Below is some code I have produced to parse a large dataset into "n"
distinct sections, each of which I am randomly assigning to a treatment
(so I have "n" treatments). Note that each dataset holds &ss. of the
observations from the Input_Data, and each observation from Input_Data
can belong to one and only one of the data subsets.
I thought I should be able to do this in one pass through SurveySelect,
but cannot figure out how to, if indeed it can be done.
I have coded variations on this using random numbers, sorts, and
datasteps, so I'm not looking for an alternative data step method.

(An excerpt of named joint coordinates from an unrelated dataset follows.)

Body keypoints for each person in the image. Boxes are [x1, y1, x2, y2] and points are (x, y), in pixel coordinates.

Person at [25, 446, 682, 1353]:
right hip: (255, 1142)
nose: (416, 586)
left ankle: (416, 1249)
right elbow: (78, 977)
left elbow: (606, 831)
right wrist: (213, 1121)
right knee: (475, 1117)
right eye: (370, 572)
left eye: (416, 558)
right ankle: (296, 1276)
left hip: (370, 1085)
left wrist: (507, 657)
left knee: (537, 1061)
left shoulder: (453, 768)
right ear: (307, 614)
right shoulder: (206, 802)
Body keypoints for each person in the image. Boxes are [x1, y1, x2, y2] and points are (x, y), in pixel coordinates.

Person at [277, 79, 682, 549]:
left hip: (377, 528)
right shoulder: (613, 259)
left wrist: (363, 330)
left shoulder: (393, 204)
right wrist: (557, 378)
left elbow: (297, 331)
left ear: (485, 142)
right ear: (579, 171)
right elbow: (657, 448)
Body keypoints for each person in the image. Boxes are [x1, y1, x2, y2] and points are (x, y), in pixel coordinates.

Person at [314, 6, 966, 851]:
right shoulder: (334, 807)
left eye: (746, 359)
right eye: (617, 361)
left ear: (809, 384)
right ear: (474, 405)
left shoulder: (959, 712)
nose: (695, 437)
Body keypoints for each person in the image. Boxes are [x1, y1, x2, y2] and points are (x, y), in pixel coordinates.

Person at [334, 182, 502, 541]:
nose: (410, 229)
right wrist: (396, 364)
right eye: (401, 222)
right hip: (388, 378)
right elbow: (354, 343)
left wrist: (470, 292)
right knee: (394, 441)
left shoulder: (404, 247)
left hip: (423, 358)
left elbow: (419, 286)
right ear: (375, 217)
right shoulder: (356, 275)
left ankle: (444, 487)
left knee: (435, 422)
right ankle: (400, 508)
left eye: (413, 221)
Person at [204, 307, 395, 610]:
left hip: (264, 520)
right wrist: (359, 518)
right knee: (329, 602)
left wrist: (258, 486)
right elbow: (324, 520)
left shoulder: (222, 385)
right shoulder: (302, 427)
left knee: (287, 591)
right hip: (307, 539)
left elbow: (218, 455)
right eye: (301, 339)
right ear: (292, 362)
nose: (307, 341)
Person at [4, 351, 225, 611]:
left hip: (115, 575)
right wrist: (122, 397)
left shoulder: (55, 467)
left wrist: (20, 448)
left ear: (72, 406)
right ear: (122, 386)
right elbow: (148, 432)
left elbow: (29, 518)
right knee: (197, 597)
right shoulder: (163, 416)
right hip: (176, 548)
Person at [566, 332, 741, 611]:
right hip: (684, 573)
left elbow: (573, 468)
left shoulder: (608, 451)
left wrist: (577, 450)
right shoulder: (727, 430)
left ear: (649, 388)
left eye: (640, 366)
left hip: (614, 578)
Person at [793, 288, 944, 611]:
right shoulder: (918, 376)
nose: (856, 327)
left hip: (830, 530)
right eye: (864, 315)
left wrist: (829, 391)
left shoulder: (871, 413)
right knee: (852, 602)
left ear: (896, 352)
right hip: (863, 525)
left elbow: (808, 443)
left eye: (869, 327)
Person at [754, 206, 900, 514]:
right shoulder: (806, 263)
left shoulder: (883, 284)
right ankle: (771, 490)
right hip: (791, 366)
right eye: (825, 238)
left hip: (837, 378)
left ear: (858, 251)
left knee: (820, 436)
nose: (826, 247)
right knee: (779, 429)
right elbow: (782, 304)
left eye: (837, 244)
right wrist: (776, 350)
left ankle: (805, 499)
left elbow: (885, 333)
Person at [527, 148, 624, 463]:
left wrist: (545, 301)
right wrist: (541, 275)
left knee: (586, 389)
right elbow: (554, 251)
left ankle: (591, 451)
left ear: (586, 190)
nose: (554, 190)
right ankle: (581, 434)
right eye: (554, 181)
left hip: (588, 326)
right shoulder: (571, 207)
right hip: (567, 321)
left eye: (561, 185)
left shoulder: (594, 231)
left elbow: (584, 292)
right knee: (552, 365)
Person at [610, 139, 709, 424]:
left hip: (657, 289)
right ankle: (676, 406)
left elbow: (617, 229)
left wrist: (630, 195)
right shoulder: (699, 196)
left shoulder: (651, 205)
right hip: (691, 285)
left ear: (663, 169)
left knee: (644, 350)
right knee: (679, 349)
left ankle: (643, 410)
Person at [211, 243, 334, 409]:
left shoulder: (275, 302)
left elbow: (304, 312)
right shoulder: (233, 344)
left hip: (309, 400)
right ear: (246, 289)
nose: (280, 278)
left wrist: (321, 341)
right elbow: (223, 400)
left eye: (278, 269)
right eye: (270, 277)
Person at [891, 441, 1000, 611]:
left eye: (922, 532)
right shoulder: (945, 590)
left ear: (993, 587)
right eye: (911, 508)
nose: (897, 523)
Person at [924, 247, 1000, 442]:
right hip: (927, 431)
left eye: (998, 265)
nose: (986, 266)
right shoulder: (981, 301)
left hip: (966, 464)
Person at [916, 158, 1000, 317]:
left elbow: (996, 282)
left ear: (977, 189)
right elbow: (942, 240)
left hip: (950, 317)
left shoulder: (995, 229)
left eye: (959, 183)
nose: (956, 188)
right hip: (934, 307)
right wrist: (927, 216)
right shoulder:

What I want to know is, can this be done simply, with a single pass
through the data, using Proc SurveySelect or other procedure? David
Cassell suggests I shouldn't be loopy, and yet I cannot see how I can
achieve what I want to do without being loopy.
%macro loop;
data hold; set Input_Data; /* Transfer data to dataset "in" */
/* Loop to extract a selected number of datasets, each time pulling 100
observations */
%do i2 = 1 %to &n.;
proc surveyselect data=hold seed=12 sampsize=&ss. method=srs
out=a_&i2.out;
run;
/* Compare base dataset with extracted datatset. Delete extracted
observations from base */
/* This forms the new base for the next loop */
proc sql;
create table temp as
select * from hold
except select * from a_&i2.out;
quit;
data hold; set temp; run;
%end;
%mend;
%loop;
Thanks,
Warren Schlechte
HOH Fisheries Science Center
5103 Junction Hwy
Mt. Home, TX 78058
Phone 830.866.3356 x.214
Fax 830.866.3549